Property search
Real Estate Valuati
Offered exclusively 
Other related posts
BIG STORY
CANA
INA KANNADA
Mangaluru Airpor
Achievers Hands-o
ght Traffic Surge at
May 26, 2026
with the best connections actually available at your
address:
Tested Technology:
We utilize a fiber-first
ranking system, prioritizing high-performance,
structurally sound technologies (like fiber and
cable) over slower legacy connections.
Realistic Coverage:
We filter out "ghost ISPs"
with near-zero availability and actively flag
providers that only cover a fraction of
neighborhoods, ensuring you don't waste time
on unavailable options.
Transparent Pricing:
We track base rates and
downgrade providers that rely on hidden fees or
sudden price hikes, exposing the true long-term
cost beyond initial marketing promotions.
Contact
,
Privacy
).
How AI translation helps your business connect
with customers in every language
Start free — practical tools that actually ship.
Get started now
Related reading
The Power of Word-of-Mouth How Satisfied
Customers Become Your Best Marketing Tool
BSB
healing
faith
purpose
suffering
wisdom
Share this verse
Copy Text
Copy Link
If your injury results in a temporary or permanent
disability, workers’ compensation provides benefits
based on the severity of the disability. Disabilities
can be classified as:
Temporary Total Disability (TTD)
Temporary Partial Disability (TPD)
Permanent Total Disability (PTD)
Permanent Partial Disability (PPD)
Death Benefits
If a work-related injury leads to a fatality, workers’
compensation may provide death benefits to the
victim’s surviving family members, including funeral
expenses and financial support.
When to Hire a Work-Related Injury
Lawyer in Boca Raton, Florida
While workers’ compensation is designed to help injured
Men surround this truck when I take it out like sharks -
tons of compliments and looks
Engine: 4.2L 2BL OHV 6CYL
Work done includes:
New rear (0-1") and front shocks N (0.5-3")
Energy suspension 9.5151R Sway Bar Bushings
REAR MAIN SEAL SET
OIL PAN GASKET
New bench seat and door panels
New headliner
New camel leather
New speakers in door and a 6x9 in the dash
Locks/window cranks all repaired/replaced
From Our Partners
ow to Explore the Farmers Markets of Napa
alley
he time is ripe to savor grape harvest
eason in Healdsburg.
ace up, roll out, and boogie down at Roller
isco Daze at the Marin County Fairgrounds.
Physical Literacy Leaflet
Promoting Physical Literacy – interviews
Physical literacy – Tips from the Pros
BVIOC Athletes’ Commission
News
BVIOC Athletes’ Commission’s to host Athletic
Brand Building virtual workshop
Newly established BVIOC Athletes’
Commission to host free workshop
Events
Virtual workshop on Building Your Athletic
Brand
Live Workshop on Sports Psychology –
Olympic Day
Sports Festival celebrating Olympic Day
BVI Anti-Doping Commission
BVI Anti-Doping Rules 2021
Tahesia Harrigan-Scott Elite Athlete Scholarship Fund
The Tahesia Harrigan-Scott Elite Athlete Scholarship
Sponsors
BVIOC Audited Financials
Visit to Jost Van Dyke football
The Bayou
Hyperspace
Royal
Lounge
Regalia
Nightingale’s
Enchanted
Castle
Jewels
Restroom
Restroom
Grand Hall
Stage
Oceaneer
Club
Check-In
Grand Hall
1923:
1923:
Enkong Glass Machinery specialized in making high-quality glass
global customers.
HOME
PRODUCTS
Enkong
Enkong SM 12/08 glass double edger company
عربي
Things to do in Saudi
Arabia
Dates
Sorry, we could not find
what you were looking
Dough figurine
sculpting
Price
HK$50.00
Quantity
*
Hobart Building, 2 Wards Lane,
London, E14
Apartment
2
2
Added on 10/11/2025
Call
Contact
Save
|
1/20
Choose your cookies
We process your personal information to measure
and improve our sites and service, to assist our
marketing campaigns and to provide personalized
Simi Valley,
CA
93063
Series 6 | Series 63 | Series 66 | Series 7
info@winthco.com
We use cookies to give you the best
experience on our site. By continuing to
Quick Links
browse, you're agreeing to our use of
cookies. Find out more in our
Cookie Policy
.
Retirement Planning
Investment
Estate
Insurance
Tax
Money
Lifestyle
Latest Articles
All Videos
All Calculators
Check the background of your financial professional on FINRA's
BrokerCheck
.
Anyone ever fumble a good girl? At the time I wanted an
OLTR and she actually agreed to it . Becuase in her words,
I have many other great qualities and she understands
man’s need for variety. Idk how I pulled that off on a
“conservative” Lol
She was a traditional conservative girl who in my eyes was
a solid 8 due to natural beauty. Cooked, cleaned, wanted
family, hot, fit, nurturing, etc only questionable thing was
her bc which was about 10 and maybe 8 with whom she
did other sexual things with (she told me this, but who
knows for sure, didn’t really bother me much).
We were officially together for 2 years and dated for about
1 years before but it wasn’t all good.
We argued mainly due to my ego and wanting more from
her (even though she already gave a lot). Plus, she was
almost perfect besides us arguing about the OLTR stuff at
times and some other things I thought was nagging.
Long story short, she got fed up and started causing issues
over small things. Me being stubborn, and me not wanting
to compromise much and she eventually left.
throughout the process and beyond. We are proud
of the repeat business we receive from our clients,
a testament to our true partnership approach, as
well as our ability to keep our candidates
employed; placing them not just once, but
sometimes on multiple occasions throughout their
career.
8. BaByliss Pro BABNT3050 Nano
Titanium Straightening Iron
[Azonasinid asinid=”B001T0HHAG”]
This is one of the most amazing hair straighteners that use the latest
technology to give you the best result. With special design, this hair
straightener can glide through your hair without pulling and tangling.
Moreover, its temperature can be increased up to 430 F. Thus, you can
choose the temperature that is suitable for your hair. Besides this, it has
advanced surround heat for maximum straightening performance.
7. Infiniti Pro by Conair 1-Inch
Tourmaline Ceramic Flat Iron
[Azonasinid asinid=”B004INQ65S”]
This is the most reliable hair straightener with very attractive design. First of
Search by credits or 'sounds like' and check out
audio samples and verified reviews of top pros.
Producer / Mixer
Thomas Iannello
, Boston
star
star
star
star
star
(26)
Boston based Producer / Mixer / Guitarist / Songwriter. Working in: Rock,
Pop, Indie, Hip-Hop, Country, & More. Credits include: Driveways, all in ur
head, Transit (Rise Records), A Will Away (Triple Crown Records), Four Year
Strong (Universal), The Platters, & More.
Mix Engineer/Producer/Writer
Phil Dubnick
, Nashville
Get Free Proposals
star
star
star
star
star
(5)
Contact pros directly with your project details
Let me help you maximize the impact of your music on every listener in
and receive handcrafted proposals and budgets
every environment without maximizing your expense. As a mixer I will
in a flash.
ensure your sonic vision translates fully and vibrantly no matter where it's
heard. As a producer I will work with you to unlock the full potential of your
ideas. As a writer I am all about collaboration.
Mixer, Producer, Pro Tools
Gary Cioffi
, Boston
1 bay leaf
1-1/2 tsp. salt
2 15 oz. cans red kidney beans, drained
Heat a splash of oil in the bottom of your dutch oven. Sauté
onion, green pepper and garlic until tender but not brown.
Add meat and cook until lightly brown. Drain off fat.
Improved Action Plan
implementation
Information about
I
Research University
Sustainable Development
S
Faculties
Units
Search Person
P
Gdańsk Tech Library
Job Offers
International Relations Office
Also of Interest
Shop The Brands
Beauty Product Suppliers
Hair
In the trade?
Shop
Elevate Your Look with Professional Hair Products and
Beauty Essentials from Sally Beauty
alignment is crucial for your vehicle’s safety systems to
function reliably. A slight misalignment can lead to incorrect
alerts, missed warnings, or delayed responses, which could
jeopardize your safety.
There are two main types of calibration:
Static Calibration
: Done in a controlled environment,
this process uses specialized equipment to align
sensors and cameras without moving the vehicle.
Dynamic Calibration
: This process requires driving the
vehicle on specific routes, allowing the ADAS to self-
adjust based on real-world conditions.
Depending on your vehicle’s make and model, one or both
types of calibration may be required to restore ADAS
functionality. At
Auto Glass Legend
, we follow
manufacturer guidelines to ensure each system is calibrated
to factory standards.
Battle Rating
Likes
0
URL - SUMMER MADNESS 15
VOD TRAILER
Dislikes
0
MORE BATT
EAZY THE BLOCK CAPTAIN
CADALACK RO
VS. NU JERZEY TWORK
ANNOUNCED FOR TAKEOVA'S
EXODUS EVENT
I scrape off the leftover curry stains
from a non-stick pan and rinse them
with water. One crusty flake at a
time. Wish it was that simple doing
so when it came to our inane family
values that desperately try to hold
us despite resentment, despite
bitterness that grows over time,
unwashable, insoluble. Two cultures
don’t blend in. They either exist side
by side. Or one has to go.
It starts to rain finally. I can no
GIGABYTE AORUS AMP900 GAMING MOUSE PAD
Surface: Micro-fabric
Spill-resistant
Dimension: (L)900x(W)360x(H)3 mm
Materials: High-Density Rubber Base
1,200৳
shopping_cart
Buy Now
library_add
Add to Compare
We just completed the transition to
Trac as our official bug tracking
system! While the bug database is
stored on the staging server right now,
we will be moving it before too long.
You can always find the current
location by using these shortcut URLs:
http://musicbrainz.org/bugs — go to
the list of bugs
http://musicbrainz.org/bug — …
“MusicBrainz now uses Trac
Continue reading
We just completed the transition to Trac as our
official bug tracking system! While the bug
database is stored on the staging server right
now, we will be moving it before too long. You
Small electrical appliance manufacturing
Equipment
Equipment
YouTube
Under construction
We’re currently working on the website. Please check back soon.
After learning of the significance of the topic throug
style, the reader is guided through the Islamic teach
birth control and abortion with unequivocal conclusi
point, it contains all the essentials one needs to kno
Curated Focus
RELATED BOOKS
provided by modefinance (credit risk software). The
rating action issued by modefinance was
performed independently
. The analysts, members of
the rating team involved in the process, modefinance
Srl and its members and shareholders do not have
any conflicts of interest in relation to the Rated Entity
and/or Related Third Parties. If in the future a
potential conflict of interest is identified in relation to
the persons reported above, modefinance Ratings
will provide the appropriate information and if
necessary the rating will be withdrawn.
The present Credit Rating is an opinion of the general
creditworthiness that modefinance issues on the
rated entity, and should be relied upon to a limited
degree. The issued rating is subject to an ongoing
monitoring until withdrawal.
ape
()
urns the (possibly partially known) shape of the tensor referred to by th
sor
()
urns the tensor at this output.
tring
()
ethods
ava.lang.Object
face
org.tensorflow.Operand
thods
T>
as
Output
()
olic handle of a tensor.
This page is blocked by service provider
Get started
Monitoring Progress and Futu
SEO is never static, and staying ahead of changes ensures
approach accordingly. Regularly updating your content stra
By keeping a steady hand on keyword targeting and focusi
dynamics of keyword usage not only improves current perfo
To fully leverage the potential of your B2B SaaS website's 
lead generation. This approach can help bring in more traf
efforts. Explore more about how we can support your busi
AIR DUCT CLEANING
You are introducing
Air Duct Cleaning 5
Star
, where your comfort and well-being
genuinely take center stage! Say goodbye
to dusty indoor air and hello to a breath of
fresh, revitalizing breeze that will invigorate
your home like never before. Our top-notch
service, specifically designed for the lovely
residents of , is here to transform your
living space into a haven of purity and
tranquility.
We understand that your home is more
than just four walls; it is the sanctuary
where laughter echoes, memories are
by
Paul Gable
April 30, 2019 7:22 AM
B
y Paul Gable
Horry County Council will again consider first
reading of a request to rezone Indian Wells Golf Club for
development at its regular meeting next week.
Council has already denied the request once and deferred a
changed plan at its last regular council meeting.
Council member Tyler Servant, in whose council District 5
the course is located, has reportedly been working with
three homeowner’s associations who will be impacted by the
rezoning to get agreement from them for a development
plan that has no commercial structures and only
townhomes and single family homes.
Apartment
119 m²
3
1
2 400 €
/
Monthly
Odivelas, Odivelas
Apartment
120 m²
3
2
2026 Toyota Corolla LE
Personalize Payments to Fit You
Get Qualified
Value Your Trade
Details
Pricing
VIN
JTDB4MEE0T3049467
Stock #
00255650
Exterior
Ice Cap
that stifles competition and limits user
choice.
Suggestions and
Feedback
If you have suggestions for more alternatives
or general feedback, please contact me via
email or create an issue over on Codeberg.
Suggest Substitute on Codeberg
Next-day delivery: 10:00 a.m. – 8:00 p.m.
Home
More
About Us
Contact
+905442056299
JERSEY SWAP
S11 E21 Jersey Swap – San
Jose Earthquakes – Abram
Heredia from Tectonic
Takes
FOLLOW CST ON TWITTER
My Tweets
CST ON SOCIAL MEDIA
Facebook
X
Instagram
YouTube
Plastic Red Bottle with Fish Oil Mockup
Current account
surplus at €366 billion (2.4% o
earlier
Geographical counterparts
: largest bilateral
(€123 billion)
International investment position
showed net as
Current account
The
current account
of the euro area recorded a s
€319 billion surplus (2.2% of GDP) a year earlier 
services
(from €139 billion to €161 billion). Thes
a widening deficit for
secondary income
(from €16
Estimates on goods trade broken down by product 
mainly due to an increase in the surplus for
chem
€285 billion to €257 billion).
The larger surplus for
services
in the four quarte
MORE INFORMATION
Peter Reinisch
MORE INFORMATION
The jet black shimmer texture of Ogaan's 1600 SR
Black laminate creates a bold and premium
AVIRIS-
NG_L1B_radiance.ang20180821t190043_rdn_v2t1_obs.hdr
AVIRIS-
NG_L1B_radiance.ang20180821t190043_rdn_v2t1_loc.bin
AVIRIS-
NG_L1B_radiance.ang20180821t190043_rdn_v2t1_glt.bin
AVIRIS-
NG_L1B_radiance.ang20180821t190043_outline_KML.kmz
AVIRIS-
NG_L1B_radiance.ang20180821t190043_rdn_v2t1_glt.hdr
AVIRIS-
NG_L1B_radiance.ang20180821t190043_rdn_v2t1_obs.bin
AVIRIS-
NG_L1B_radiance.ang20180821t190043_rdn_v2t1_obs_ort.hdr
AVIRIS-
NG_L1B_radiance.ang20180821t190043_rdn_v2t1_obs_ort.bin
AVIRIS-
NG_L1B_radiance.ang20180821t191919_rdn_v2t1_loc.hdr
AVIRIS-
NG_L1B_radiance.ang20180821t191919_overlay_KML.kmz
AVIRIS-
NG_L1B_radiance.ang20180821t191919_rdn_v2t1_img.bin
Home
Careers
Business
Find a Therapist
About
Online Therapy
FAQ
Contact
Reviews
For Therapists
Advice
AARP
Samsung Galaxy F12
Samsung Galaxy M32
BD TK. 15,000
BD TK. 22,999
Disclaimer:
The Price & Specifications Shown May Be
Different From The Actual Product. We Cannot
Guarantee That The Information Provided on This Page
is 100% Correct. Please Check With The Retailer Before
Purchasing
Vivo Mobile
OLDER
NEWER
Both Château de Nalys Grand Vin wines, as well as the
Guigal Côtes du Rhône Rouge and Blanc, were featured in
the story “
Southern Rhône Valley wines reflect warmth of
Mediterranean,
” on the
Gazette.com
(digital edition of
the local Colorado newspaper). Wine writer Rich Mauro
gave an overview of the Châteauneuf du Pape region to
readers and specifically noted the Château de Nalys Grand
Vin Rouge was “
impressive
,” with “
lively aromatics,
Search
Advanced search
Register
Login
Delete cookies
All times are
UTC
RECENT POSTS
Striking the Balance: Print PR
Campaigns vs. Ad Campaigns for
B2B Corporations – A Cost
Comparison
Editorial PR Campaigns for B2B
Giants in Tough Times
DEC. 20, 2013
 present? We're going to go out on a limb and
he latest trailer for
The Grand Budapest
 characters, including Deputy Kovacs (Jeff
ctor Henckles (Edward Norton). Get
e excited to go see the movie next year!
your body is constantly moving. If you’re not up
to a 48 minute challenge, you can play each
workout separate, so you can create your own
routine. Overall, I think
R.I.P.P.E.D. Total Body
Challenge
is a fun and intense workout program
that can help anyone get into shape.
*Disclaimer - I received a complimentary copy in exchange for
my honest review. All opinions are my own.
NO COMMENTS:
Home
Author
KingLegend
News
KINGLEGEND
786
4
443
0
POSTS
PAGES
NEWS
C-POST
• • •
Change "providers" to "companies" in the material, starting at the very beginning and ending at the line that contains "Lawyer in Boca Raton, Florida", and give those lines again with nothing else altered.

Answer space:
Property search
Real Estate Valuati
Offered exclusively 
Other related posts
BIG STORY
CANA
INA KANNADA
Mangaluru Airpor
Achievers Hands-o
ght Traffic Surge at
May 26, 2026
with the best connections actually available at your
address:
Tested Technology:
We utilize a fiber-first
ranking system, prioritizing high-performance,
structurally sound technologies (like fiber and
cable) over slower legacy connections.
Realistic Coverage:
We filter out "ghost ISPs"
with near-zero availability and actively flag
companies that only cover a fraction of
neighborhoods, ensuring you don't waste time
on unavailable options.
Transparent Pricing:
We track base rates and
downgrade companies that rely on hidden fees or
sudden price hikes, exposing the true long-term
cost beyond initial marketing promotions.
Contact
,
Privacy
).
How AI translation helps your business connect
with customers in every language
Start free — practical tools that actually ship.
Get started now
Related reading
The Power of Word-of-Mouth How Satisfied
Customers Become Your Best Marketing Tool
BSB
healing
faith
purpose
suffering
wisdom
Share this verse
Copy Text
Copy Link
If your injury results in a temporary or permanent
disability, workers’ compensation provides benefits
based on the severity of the disability. Disabilities
can be classified as:
Temporary Total Disability (TTD)
Temporary Partial Disability (TPD)
Permanent Total Disability (PTD)
Permanent Partial Disability (PPD)
Death Benefits
If a work-related injury leads to a fatality, workers’
compensation may provide death benefits to the
victim’s surviving family members, including funeral
expenses and financial support.
When to Hire a Work-Related Injury
Lawyer in Boca Raton, Florida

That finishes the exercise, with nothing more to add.